A very interesting paper about how the collective activity of neurons in the motor cortex is related to movement appeared in Nature recently. Mark Churchland, John Cunningham, et al. point out that rhythmicity is far more important than scientists have previously thought. This is perhaps not surprising when considering rhythmic motion like walking or chewing. However, the authors show that even non-rhythmic movements, like reaching, may be driven by oscillatory activity in the cortex. Moreover, this oscillatory activity only becomes apparent when looking at the activity of populations of cells.
There are many different reasons why this is interesting: For many years people who have tried to understand the motor cortex where guided by the insights from the visual cortex – an area of the brain which is better understood. In the visual cortex the activity of many cells directly reflects aspects of the stimuli they receive. For instance, certain neurons will respond to horizontal bars in particular locations in visual space, while others will respond to vertical bars. The present study shows that different areas of the cortex may encode information very differently. Rather than representing the direction and length of a motion to be executed, neurons in the motor cortex may encode the motion dynamically. Their collective rhythmic activity drives the movements of the muscles that translate into the particular motion.
It is interesting that this mechanism was first proposed theoretically by Rokni and Sompolinski. It is also related to the ideas put forth by Rodolfo Llinas in his book “I of the Vortex”. The central nervous system evolved from cells that drove rhythmic behavior that allowed early animals to move and digest food. Since it evolved from such pattern generators, the brain may still itself largely function to generate oscillations. Rhythmic activity is can be found everywhere in the cortex. Oscillatory activity has been implicated in coordinating the activity of distant areas in the brain. The study by Churchland, Cunningham, et al. suggests that it may have other functional roles.

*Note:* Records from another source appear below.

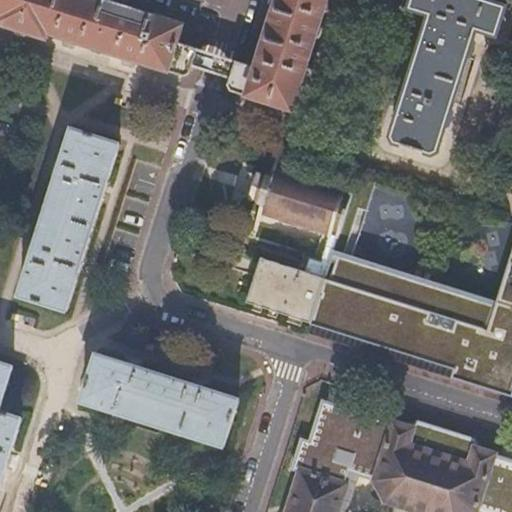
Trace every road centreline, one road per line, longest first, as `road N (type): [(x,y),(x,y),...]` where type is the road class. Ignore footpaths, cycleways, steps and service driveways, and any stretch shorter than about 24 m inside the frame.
road 1 (residential): [(294,348),(171,304),(152,276),(207,114),(227,0)]
road 2 (residential): [(511,412),(294,348)]
road 3 (residential): [(244,511),(294,348)]
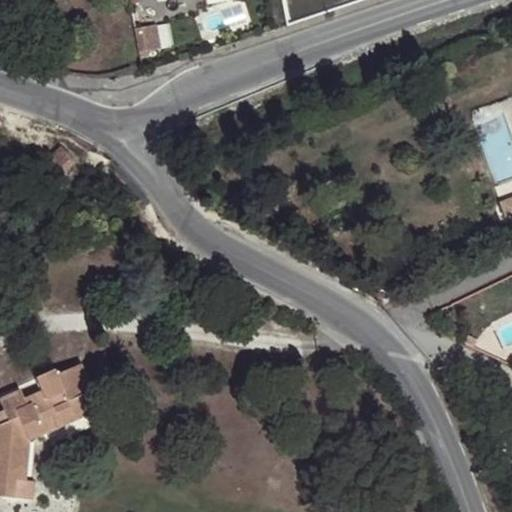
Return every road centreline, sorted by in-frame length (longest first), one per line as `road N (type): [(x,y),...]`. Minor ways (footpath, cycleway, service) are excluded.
road 1 (unclassified): [(121,133),(186,97),(447,0)]
road 2 (tertiary): [(121,133),(188,223),(382,333)]
road 3 (tertiary): [(382,333),(412,377),(466,511)]
road 4 (residential): [(382,333),(425,340),(511,378)]
road 5 (tertiary): [(0,77),(81,103),(121,133)]
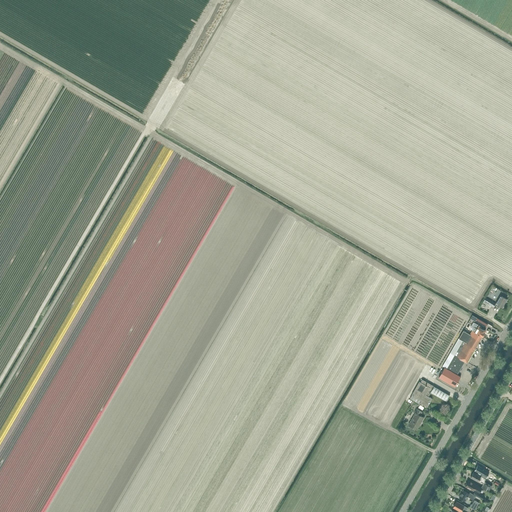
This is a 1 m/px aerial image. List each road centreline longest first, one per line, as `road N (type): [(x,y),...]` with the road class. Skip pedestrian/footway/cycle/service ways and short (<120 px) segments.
road 1 (track): [(508,330),(151,122)]
road 2 (track): [(151,122),(0,380)]
road 3 (tertiary): [(403,511),(511,324)]
road 4 (track): [(151,122),(0,33)]
road 5 (unclassified): [(432,511),(511,374)]
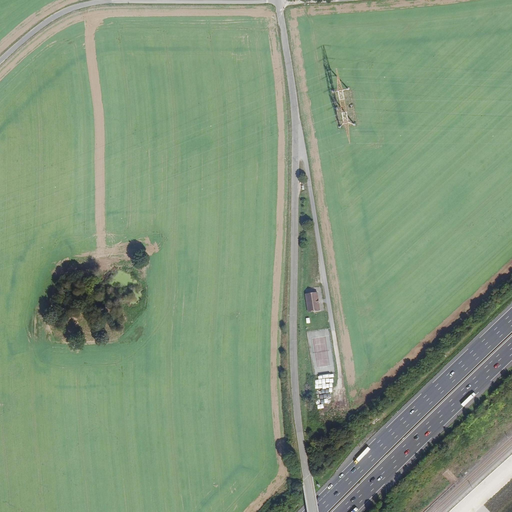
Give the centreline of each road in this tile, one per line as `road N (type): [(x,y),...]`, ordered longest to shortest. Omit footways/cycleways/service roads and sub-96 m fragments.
road 1 (tertiary): [(306,478),(293,349),(295,130),(278,0)]
road 2 (motorway): [(511,318),(312,511)]
road 3 (motorway): [(344,511),(511,349)]
road 4 (residential): [(103,1),(278,0)]
road 5 (unclassified): [(0,59),(49,19),(103,1)]
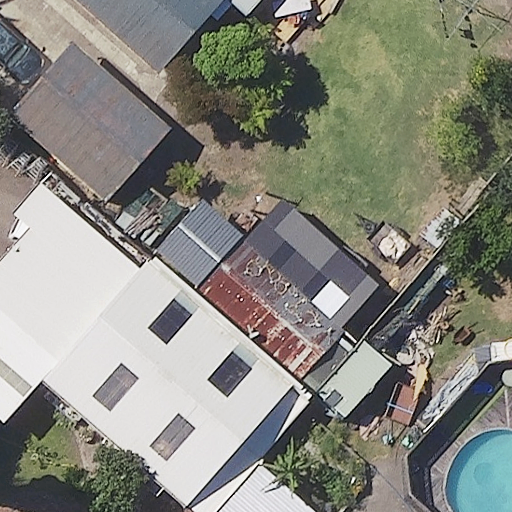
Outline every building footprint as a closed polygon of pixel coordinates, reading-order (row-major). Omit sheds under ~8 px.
[(61,0),(149,76),(215,0),(61,0)] [(165,125),(66,40),(0,115),(0,117),(98,202),(165,125)] [(175,511),(285,390),(44,176),(0,224),(0,425),(34,387),(175,511)] [(189,201),(146,251),(296,380),(339,330),(189,201)] [(305,511),(250,464),(207,511),(305,511)]
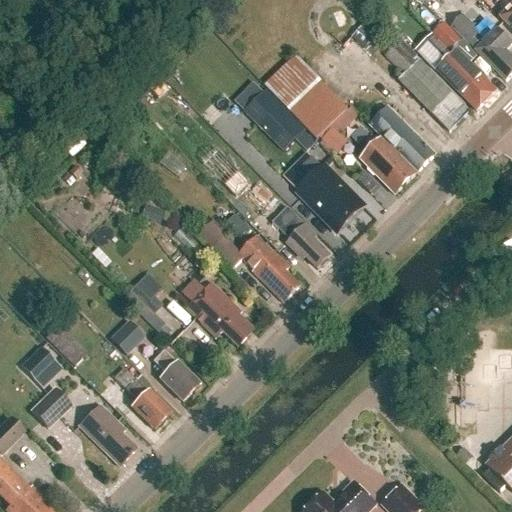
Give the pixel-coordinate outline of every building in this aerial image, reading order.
[(511,9),(501,21),(511,32),(511,9)] [(511,60),(505,54),(511,47),(511,46),(498,32),(487,43),(463,18),(452,29),(476,54),(506,84),(511,78),(511,60)] [(353,36),(366,49),(376,39),(364,26),(353,36)] [(437,73),(477,113),(497,93),(469,66),(477,58),(444,26),(432,37),(450,55),(453,51),(456,54),(437,73)] [(413,63),(397,47),(385,58),(405,78),(398,84),(450,135),(470,115),(416,60),(413,63)] [(266,88),(319,142),(332,128),(341,137),(351,128),(342,119),(348,113),(296,59),(266,88)] [(246,113),(285,153),(305,134),(266,94),(246,113)] [(386,110),(368,128),(381,140),(418,176),(435,158),(386,110)] [(381,140),(359,162),(395,198),(418,176),(381,140)] [(309,184),(298,195),(339,236),(364,211),(324,169),(322,171),(313,161),(299,174),(309,184)] [(317,240),(288,211),(257,179),(244,192),(241,190),(230,201),(251,222),(260,214),(290,243),(286,247),(298,259),(301,256),(318,272),(331,260),(314,243),(317,240)] [(229,224),(244,233),(249,224),(235,215),(229,224)] [(214,252),(225,241),(221,237),(225,233),(215,223),(200,238),(214,252)] [(255,272),(253,275),(280,302),(284,298),(288,303),(301,290),(285,275),(290,270),(274,254),(273,255),(257,239),(240,256),(225,241),(214,252),(233,272),(243,263),(248,268),(250,267),(255,272)] [(162,308),(154,300),(162,291),(148,277),(127,299),(133,305),(136,301),(153,318),(162,308)] [(240,315),(210,285),(184,312),(214,341),(220,335),(236,351),(249,337),(245,333),(249,328),(238,318),(240,315)] [(129,324),(111,342),(127,359),(145,341),(129,324)] [(182,405),(199,388),(176,365),(174,366),(163,355),(153,365),(165,376),(159,382),(182,405)] [(131,410),(154,434),(171,416),(148,393),(146,394),(135,383),(124,372),(114,382),(137,404),(131,410)] [(47,431),(71,408),(56,392),(32,415),(47,431)] [(136,453),(132,449),(119,436),(123,433),(99,409),(78,429),(115,466),(119,462),(123,466),(136,453)] [(0,458),(1,459),(24,435),(9,421),(0,430),(0,458)] [(511,443),(503,453),(501,451),(490,462),(492,464),(486,469),(490,472),(484,478),(483,477),(483,478),(500,496),(501,495),(506,489),(511,494),(511,443)] [(0,500),(9,510),(6,511),(49,511),(43,505),(45,503),(30,489),(29,491),(0,462),(0,500)] [(373,511),(377,509),(354,486),(334,506),(324,496),(308,511),(373,511)] [(385,511),(424,511),(425,511),(402,489),(382,509),(385,511)]
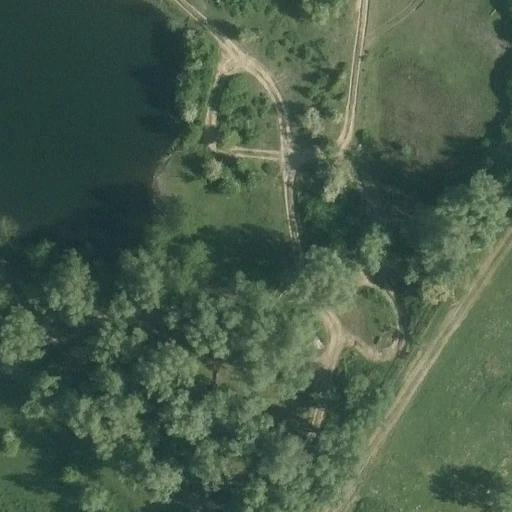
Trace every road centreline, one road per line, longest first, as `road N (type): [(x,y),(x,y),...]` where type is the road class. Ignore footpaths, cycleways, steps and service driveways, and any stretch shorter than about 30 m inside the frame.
road 1 (track): [(511,207),(420,364)]
road 2 (track): [(128,511),(0,421)]
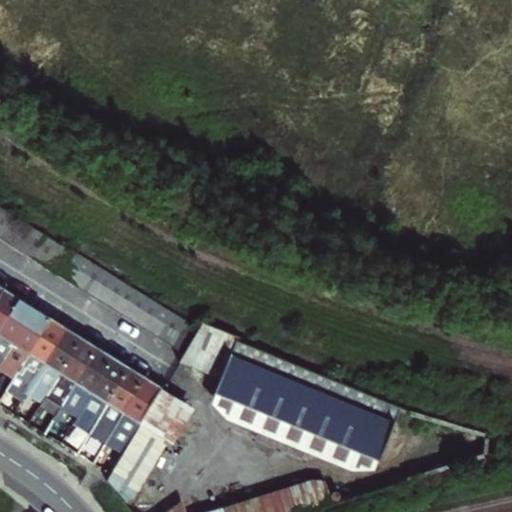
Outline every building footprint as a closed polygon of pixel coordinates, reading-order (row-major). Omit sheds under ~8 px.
[(0,236),(16,210),(5,203),(0,211),(0,236)] [(27,217),(16,210),(0,236),(0,240),(10,246),(27,217)] [(27,217),(10,246),(21,254),(39,225),(27,217)] [(39,225),(21,254),(33,260),(50,232),(39,225)] [(61,239),(50,232),(33,260),(44,267),(61,239)] [(72,246),(61,239),(44,267),(55,275),(72,246)] [(196,324),(72,246),(55,275),(179,351),(196,324)] [(0,330),(19,300),(9,294),(3,290),(0,294),(0,330)] [(0,363),(5,356),(34,309),(27,305),(19,300),(0,330),(0,363)] [(6,390),(51,320),(43,315),(34,309),(5,356),(12,359),(0,379),(0,392),(3,394),(6,390)] [(28,389),(66,329),(59,325),(51,320),(6,390),(21,400),(28,389)] [(45,398),(83,339),(75,335),(66,329),(28,389),(45,400),(45,398)] [(217,386),(235,344),(200,329),(179,363),(217,386)] [(61,408),(98,349),(90,344),(83,339),(45,398),(61,408)] [(396,414),(235,344),(217,386),(210,401),(212,402),(369,471),(371,472),(396,414)] [(77,418),(114,359),(106,354),(98,349),(61,408),(77,418)] [(93,428),(130,369),(123,364),(114,359),(77,418),(72,426),(88,436),(93,428)] [(109,438),(146,379),(139,374),(130,369),(93,428),(109,438)] [(145,419),(163,389),(155,385),(146,379),(109,438),(119,444),(114,454),(122,459),(145,419)] [(186,403),(163,389),(145,419),(165,431),(168,433),(186,403)] [(369,471),(212,402),(209,409),(221,427),(344,480),(366,478),(369,471)] [(123,501),(165,431),(145,419),(122,459),(110,478),(108,481),(123,501)] [(179,511),(179,508),(167,511),(315,511),(325,509),(316,482),(226,511),(179,511)]
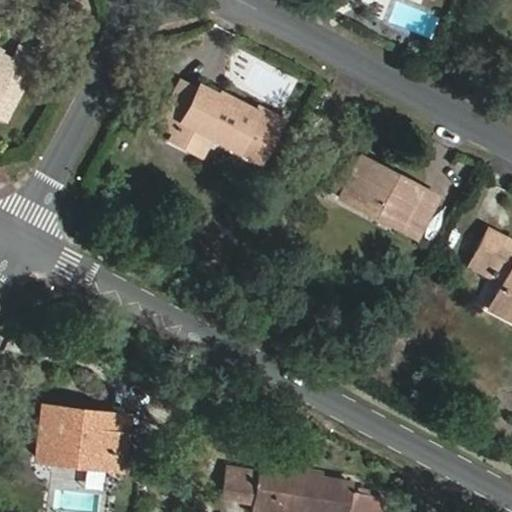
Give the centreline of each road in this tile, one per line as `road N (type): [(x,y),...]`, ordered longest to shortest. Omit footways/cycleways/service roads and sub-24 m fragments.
road 1 (tertiary): [(511,491),(22,231)]
road 2 (residential): [(511,149),(232,3)]
road 3 (residential): [(130,26),(22,231)]
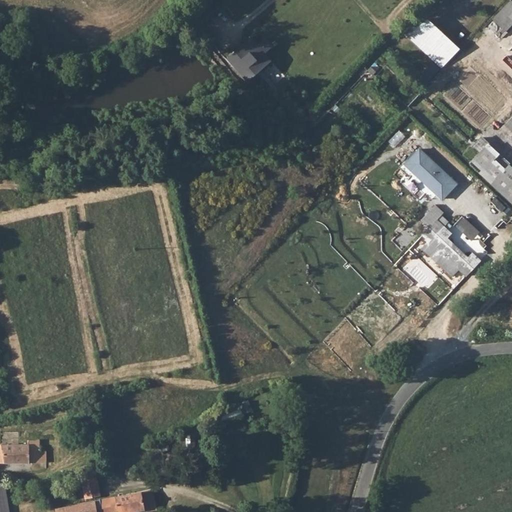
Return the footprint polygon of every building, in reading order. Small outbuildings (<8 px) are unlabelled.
[(511,0),(509,0),(493,18),(511,36),(511,0)] [(405,32),(435,60),(422,74),(430,82),(462,48),(424,12),(405,32)] [(251,37),(226,59),(247,82),(271,60),(265,53),(273,46),(265,38),(258,45),(251,37)] [(480,151),(470,163),(511,201),(511,164),(481,136),(474,144),(480,151)] [(405,164),(428,186),(433,181),(439,187),(434,191),(442,198),(457,183),(420,148),(405,164)] [(436,202),(421,218),(428,225),(421,233),(436,247),(429,254),(452,276),(467,259),(440,233),(447,226),(439,218),(445,212),(436,202)] [(457,226),(474,240),(482,231),(465,217),(457,226)] [(0,445),(0,463),(41,463),(41,456),(48,456),(48,447),(40,446),(40,440),(29,440),(29,445),(4,445),(0,445)] [(95,470),(81,472),(85,498),(100,496),(95,470)] [(9,511),(5,484),(0,484),(0,511),(9,511)] [(154,490),(97,501),(98,511),(135,511),(143,510),(143,511),(151,511),(158,511),(154,490)] [(98,511),(97,501),(87,502),(58,508),(58,511),(98,511)]
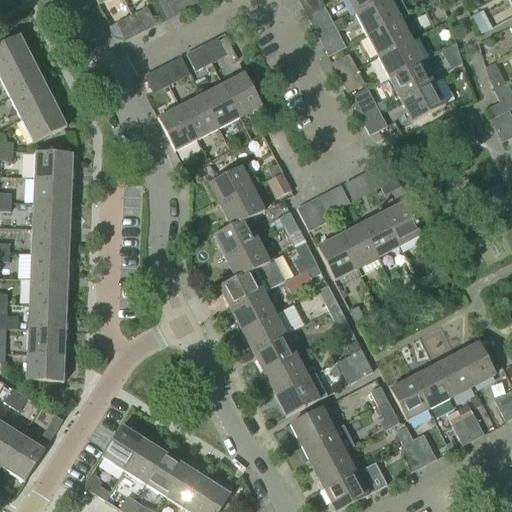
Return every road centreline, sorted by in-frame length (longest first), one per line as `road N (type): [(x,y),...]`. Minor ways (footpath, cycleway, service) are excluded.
road 1 (residential): [(347,159),(278,29),(261,12),(242,7),(110,77)]
road 2 (residential): [(185,325),(160,265),(159,174),(110,77)]
road 3 (residential): [(281,511),(185,325)]
road 4 (residential): [(125,357),(104,333),(109,184)]
road 5 (residential): [(31,511),(125,357)]
road 6 (residential): [(388,511),(481,466),(505,511)]
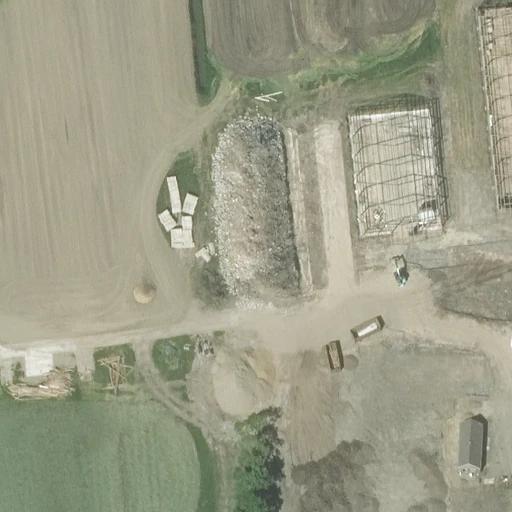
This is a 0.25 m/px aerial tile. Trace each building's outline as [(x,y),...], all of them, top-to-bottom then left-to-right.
[(511,5),(475,10),(496,209),(511,207),(511,5)] [(360,238),(442,230),(430,109),(348,118),(360,238)] [(284,123),(271,123),(272,172),(285,172),(284,123)] [(230,153),(256,149),(253,131),(227,136),(230,153)] [(511,279),(414,275),(412,318),(511,322),(511,279)] [(299,351),(298,328),(289,328),(290,352),(299,351)] [(346,353),(346,387),(362,387),(362,353),(346,353)] [(371,429),(372,395),(279,393),(277,511),(366,511),(367,490),(382,491),(383,429),(371,429)] [(481,476),(483,430),(460,429),(458,475),(481,476)] [(382,500),(381,511),(443,511),(444,501),(434,501),(434,470),(392,469),(392,500),(382,500)]
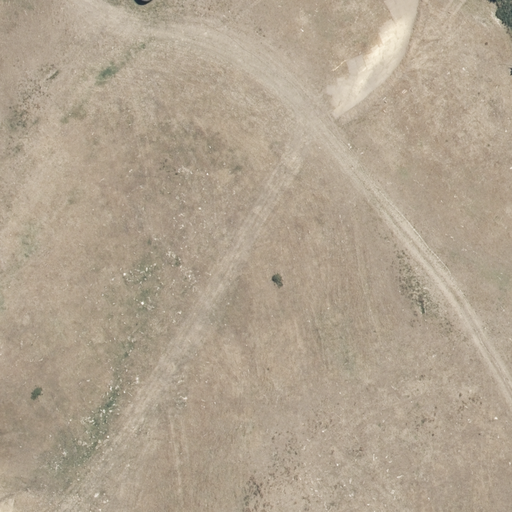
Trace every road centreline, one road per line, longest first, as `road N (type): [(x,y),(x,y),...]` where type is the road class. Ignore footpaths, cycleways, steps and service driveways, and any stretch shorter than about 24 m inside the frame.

It appears that in the very near we will be able to design brain-machine interfaces that may allow paralyzed people to control a robotic exoskeleton. Such interfaces need to interpret the activity of cells in the motor cortex. There are many technical obstacles that still remain. However, I believe that a good theoretical description of how neural population activity is translated into motion will also be necessary. This study shows that careful experiments together with novel mathematical and statistical techniques will lead the way.